Copy exactly the lines from the one containing "в данном случае" through the last line of the records, both included, and nothing more.
<<<<
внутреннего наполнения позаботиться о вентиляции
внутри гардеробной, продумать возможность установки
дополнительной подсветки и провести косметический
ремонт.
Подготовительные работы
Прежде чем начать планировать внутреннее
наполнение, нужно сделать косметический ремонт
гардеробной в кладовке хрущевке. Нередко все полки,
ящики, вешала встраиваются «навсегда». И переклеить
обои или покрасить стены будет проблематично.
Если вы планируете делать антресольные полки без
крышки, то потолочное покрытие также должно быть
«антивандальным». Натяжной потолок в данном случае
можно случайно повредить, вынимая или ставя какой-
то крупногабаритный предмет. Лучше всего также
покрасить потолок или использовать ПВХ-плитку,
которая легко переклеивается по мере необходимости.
>>>>
**COMPLETED TASK**
«антивандальным». Натяжной потолок в данном случае
можно случайно повредить, вынимая или ставя какой-
то крупногабаритный предмет. Лучше всего также
покрасить потолок или использовать ПВХ-плитку,
которая легко переклеивается по мере необходимости.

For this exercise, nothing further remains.